▸ **EXERCÍCIO 1**
Liste os tipos de benfeitorias que o trecho para leitura abaixo distingue.

════════

Dispõe o art. 216° do Código Civil que:

“Consideram-se benfeitorias todas as despesas feitas para conservar ou melhorar a coisa (n°1). As benfeitorias são necessárias, úteis ou voluptuárias (n° 2).
São benfeitorias necessárias as que têm por fim evitar a perda, destruição ou deterioração da coisa; úteis as que, não sendo indispensáveis para a sua conservação, lhe aumentam, todavia, o valor; voluptuárias as que, não senão indispensáveis para a sua conservação nem lhe aumentando o valor, servem apenas para recreio do benfeitorizante” (n° 3).

O art. 1340º do Código Civil consigna:

“1. Se alguém, de boa fé, construir obra em terreno alheio, ou nele fizer sementeira ou plantação, e o valor que as obras, sementeiras ou plantações tiverem trazido à totalidade do prédio for maior do que o valor que este tinha antes, o autor da incorporação adquire a propriedade dele, pagando o valor que o prédio tinha antes das obras, sementeiras ou plantações.
2. Se o valor acrescentado for igual, haverá licitação entre o antigo dono e o autor da incorporação, pela forma estabelecida no nº 2 do artigo 1333º.
3. Se o valor acrescentado for menor, as obras, sementeiras ou plantações pertencem ao dono do terreno, com obrigação de indemnizar o autor delas do valor que tinham ao tempo da incorporação.
4. Entende-se que houve boa fé, se o autor da obra sementeira ou plantação desconhecia que o terreno era alheio, ou se foi autorizada a incorporação pelo dono do terreno.”

════════

▸ **EXERCÍCIO 2**
Transcreva sem nenhuma alteração todas as linhas do Bloco 1, que vem a seguir, da primeira à última.

════════

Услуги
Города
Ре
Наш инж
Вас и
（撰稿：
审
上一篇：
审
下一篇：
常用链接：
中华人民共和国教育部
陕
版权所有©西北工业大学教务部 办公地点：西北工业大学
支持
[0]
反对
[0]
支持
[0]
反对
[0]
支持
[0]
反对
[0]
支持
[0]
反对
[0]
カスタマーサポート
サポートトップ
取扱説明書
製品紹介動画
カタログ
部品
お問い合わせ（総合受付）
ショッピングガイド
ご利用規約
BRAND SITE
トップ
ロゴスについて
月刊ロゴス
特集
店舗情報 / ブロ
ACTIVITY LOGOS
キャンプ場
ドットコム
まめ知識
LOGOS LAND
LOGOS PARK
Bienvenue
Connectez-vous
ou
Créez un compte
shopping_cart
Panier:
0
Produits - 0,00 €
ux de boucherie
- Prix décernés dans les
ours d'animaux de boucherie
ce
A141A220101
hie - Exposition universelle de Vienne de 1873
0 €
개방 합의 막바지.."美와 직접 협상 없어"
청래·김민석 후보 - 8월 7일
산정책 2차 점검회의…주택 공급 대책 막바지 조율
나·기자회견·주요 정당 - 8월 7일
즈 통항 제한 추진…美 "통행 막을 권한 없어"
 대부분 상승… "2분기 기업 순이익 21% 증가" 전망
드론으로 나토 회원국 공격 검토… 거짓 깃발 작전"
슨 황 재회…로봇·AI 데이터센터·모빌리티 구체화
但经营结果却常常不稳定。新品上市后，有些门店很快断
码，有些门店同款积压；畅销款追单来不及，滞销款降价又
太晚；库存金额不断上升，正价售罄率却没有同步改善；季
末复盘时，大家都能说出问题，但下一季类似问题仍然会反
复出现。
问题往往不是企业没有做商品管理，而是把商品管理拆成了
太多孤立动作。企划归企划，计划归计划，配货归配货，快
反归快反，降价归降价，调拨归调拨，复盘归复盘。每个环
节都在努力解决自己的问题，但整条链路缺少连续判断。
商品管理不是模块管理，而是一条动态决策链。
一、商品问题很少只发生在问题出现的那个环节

════════

▸ **SUA RESOLUÇÃO 1**
Necessárias, úteis e voluptuárias.

▸ **SUA RESOLUÇÃO 2**
Услуги
Города
Ре
Наш инж
Вас и
（撰稿：
审
上一篇：
审
下一篇：
常用链接：
中华人民共和国教育部
陕
版权所有©西北工业大学教务部 办公地点：西北工业大学
支持
[0]
反对
[0]
支持
[0]
反对
[0]
支持
[0]
反对
[0]
支持
[0]
反对
[0]
カスタマーサポート
サポートトップ
取扱説明書
製品紹介動画
カタログ
部品
お問い合わせ（総合受付）
ショッピングガイド
ご利用規約
BRAND SITE
トップ
ロゴスについて
月刊ロゴス
特集
店舗情報 / ブロ
ACTIVITY LOGOS
キャンプ場
ドットコム
まめ知識
LOGOS LAND
LOGOS PARK
Bienvenue
Connectez-vous
ou
Créez un compte
shopping_cart
Panier:
0
Produits - 0,00 €
ux de boucherie
- Prix décernés dans les
ours d'animaux de boucherie
ce
A141A220101
hie - Exposition universelle de Vienne de 1873
0 €
개방 합의 막바지.."美와 직접 협상 없어"
청래·김민석 후보 - 8월 7일
산정책 2차 점검회의…주택 공급 대책 막바지 조율
나·기자회견·주요 정당 - 8월 7일
즈 통항 제한 추진…美 "통행 막을 권한 없어"
 대부분 상승… "2분기 기업 순이익 21% 증가" 전망
드론으로 나토 회원국 공격 검토… 거짓 깃발 작전"
슨 황 재회…로봇·AI 데이터센터·모빌리티 구체화
但经营结果却常常不稳定。新品上市后，有些门店很快断
码，有些门店同款积压；畅销款追单来不及，滞销款降价又
太晚；库存金额不断上升，正价售罄率却没有同步改善；季
末复盘时，大家都能说出问题，但下一季类似问题仍然会反
复出现。
问题往往不是企业没有做商品管理，而是把商品管理拆成了
太多孤立动作。企划归企划，计划归计划，配货归配货，快
反归快反，降价归降价，调拨归调拨，复盘归复盘。每个环
节都在努力解决自己的问题，但整条链路缺少连续判断。
商品管理不是模块管理，而是一条动态决策链。
一、商品问题很少只发生在问题出现的那个环节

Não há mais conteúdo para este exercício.